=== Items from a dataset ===
★ ★ ★ ★ ★
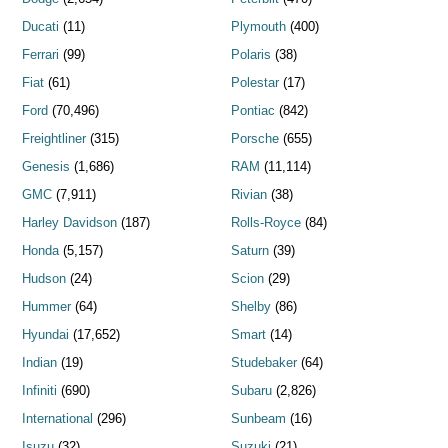
Ducati
(11)
Plymouth
(400)
Ferrari
(99)
Polaris
(38)
Fiat
(61)
Polestar
(17)
Ford
(70,496)
Pontiac
(842)
Freightliner
(315)
Porsche
(655)
Genesis
(1,686)
RAM
(11,114)
GMC
(7,911)
Rivian
(38)
Harley Davidson
(187)
Rolls-Royce
(84)
Honda
(5,157)
Saturn
(39)
Hudson
(24)
Scion
(29)
Hummer
(64)
Shelby
(86)
Hyundai
(17,652)
Smart
(14)
Indian
(19)
Studebaker
(64)
Infiniti
(690)
Subaru
(2,826)
International
(296)
Sunbeam
(16)
Isuzu
(32)
Suzuki
(21)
★ ★ ★ ★ ★
=== TASK DIRECTIONS ===
Every line above gets copied exactly; none of the pictures do.

=== WORKED SOLUTION ===
Ducati
(11)
Plymouth
(400)
Ferrari
(99)
Polaris
(38)
Fiat
(61)
Polestar
(17)
Ford
(70,496)
Pontiac
(842)
Freightliner
(315)
Porsche
(655)
Genesis
(1,686)
RAM
(11,114)
GMC
(7,911)
Rivian
(38)
Harley Davidson
(187)
Rolls-Royce
(84)
Honda
(5,157)
Saturn
(39)
Hudson
(24)
Scion
(29)
Hummer
(64)
Shelby
(86)
Hyundai
(17,652)
Smart
(14)
Indian
(19)
Studebaker
(64)
Infiniti
(690)
Subaru
(2,826)
International
(296)
Sunbeam
(16)
Isuzu
(32)
Suzuki
(21)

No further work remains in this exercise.